# Exercise requirements:
From the first line of the data down to the line bearing "right wrist: (413, 986)", output every line exactly and include no pictures.

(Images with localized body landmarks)
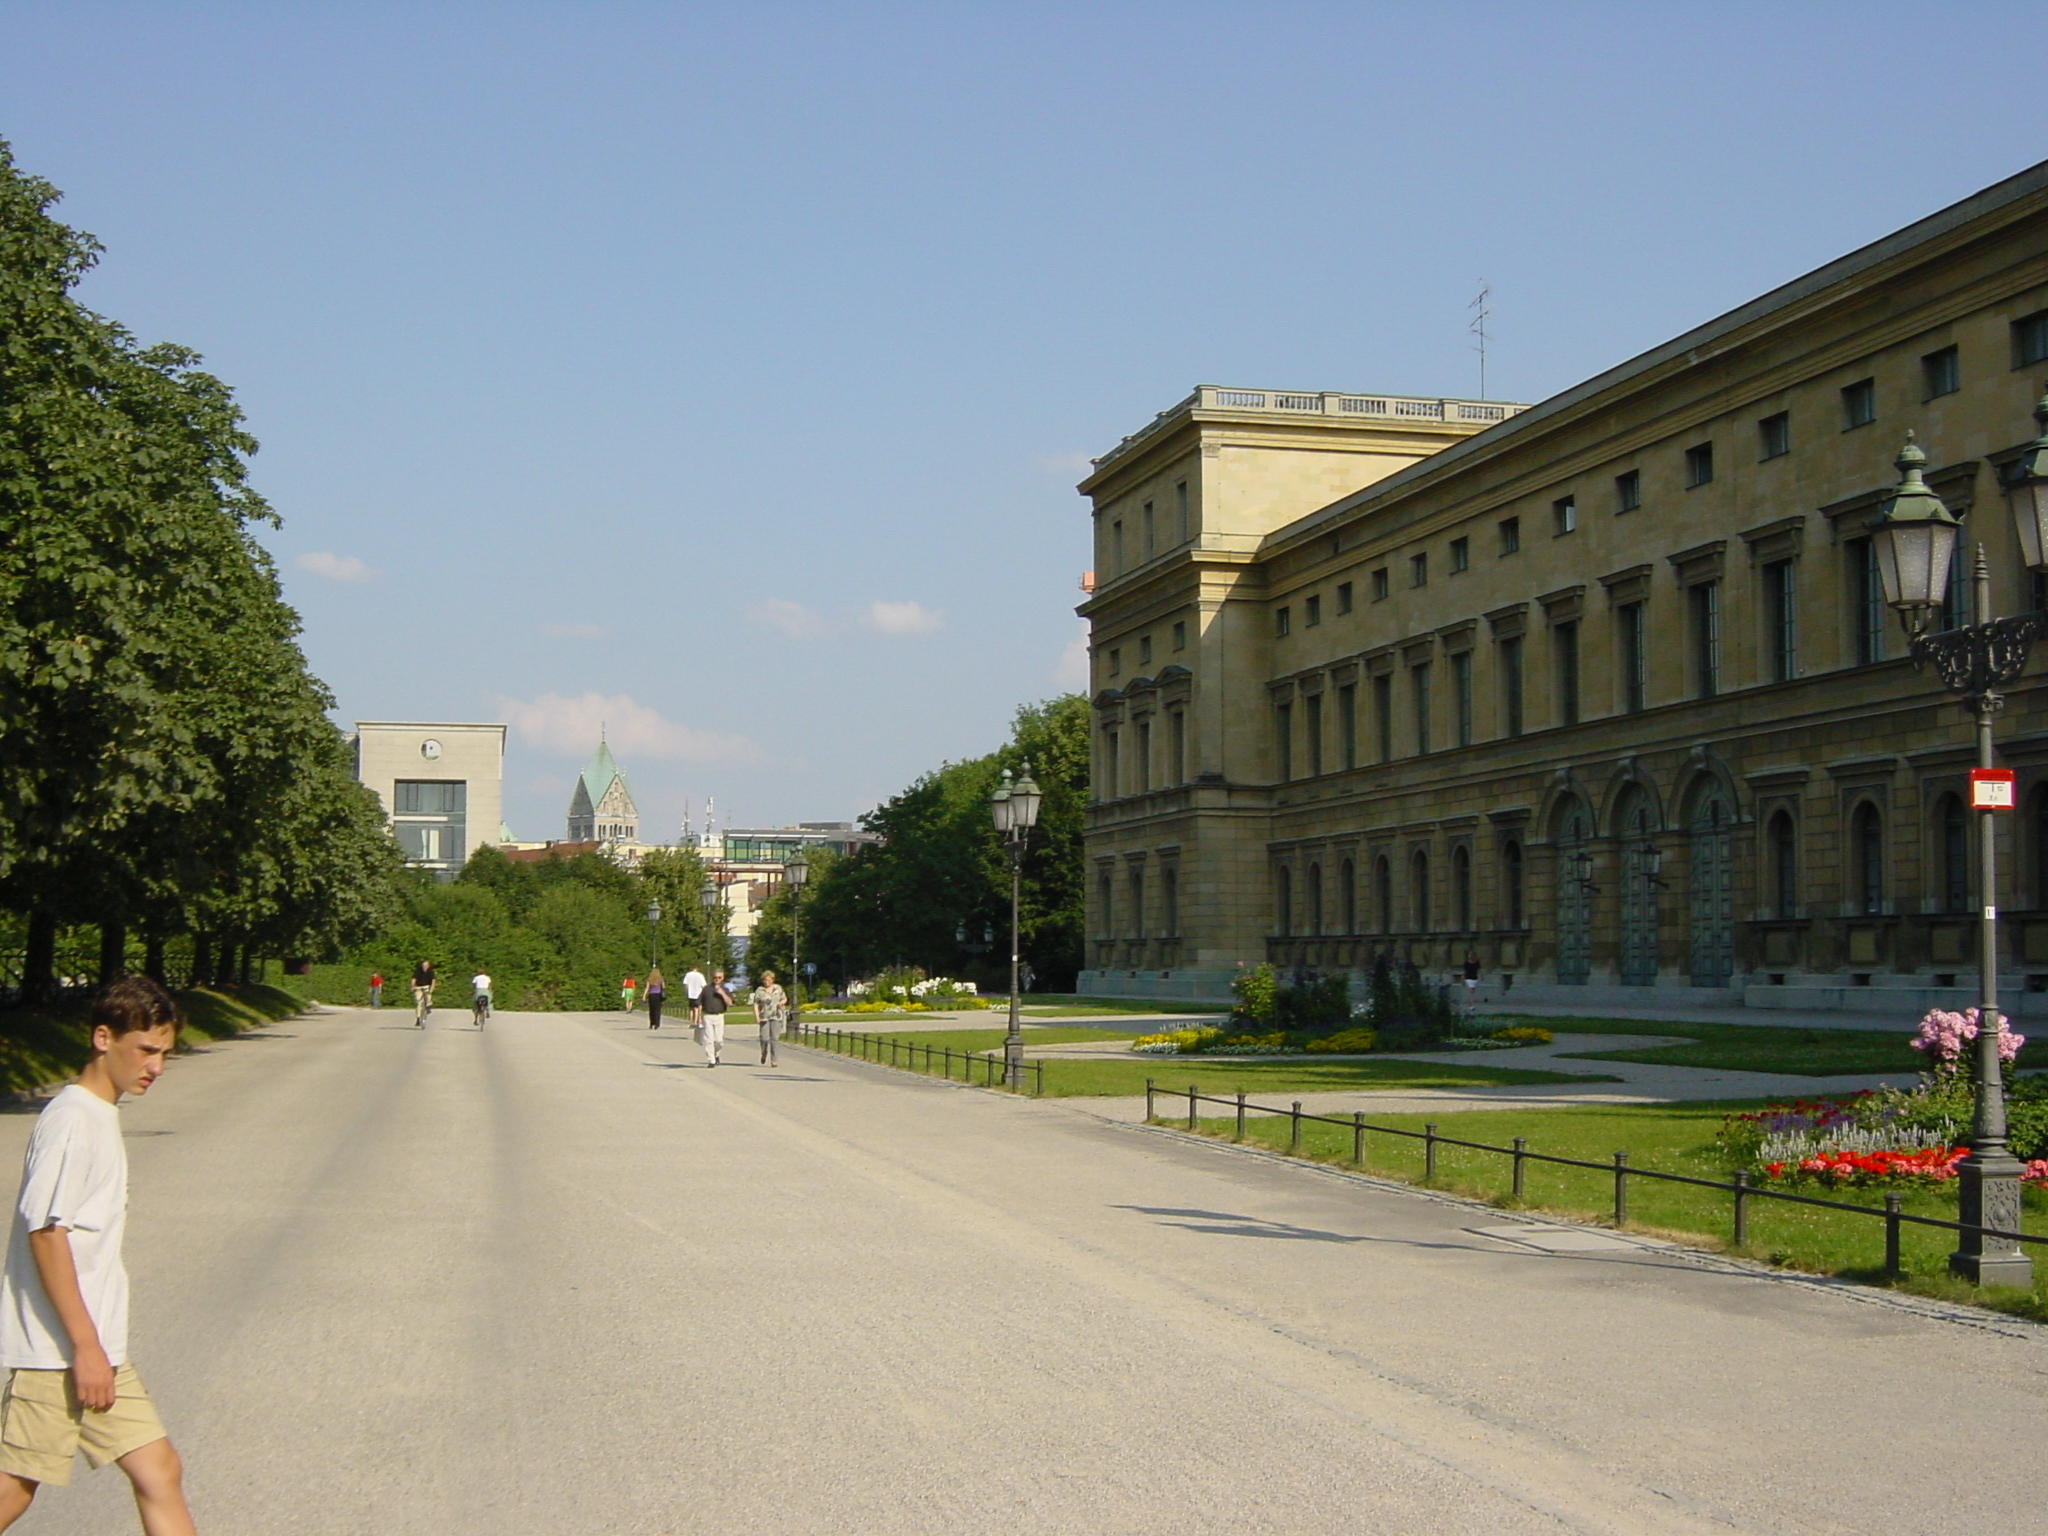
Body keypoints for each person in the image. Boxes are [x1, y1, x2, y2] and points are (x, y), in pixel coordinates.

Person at [0, 976, 197, 1535]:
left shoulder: (97, 1114)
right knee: (13, 1489)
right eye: (147, 1051)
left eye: (165, 1054)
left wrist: (96, 1347)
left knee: (160, 1470)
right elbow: (45, 1232)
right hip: (57, 1351)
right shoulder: (72, 1121)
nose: (156, 1067)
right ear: (103, 1037)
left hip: (93, 1345)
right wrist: (85, 1348)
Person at [697, 969, 733, 1067]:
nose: (717, 979)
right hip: (708, 1015)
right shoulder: (706, 989)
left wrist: (722, 993)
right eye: (715, 977)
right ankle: (711, 1060)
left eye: (719, 978)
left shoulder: (725, 989)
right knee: (709, 1039)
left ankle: (716, 1054)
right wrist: (699, 1017)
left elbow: (730, 1003)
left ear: (722, 978)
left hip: (719, 1015)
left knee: (719, 1040)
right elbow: (699, 1003)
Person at [752, 970, 787, 1066]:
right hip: (764, 1016)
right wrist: (757, 1016)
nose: (766, 982)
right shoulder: (760, 990)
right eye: (765, 980)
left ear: (772, 980)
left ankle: (774, 1060)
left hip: (776, 1015)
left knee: (774, 1039)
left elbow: (784, 998)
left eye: (768, 980)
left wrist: (781, 1003)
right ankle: (764, 1053)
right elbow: (755, 1004)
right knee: (764, 1039)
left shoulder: (778, 988)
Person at [410, 959, 436, 1027]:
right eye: (424, 965)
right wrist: (413, 986)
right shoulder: (418, 971)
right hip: (418, 987)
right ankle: (418, 1018)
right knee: (418, 1002)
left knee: (428, 995)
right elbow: (414, 979)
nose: (425, 967)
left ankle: (428, 1006)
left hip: (426, 986)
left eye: (426, 965)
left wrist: (432, 987)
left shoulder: (430, 971)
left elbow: (433, 979)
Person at [682, 964, 707, 1030]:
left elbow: (686, 985)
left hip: (690, 993)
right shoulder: (700, 975)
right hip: (698, 993)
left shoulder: (688, 974)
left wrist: (686, 992)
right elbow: (703, 985)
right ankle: (696, 1021)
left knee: (691, 1008)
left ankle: (691, 1021)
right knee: (697, 1008)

# Result for this exercise:
Body keypoints for each person in the image. Boxes are [x1, y1, x2, y2] and points are (x, y), in pixel coordinates.

Person at [0, 976, 197, 1535]:
left shoulder: (97, 1114)
right knee: (13, 1489)
right eye: (147, 1051)
left eye: (165, 1054)
left wrist: (96, 1347)
left knee: (160, 1470)
right elbow: (45, 1232)
right hip: (57, 1351)
right shoulder: (72, 1121)
nose: (156, 1067)
right ear: (103, 1037)
left hip: (93, 1345)
right wrist: (85, 1348)
Person at [697, 969, 733, 1067]:
nose: (717, 979)
right hip: (708, 1015)
right shoulder: (706, 989)
left wrist: (722, 993)
right eye: (715, 977)
right ankle: (711, 1060)
left eye: (719, 978)
left shoulder: (725, 989)
right knee: (709, 1039)
left ankle: (716, 1054)
right wrist: (699, 1017)
left elbow: (730, 1003)
left ear: (722, 978)
left hip: (719, 1015)
left knee: (719, 1040)
right elbow: (699, 1003)
Person at [752, 970, 787, 1066]:
right hip: (764, 1016)
right wrist: (757, 1016)
nose: (766, 982)
right shoulder: (760, 990)
right eye: (765, 980)
left ear: (772, 980)
left ankle: (774, 1060)
left hip: (776, 1015)
left knee: (774, 1039)
left elbow: (784, 998)
left eye: (768, 980)
left wrist: (781, 1003)
right ankle: (764, 1053)
right elbow: (755, 1004)
right knee: (764, 1039)
left shoulder: (778, 988)
Person at [410, 959, 436, 1027]:
right eye: (424, 965)
right wrist: (413, 986)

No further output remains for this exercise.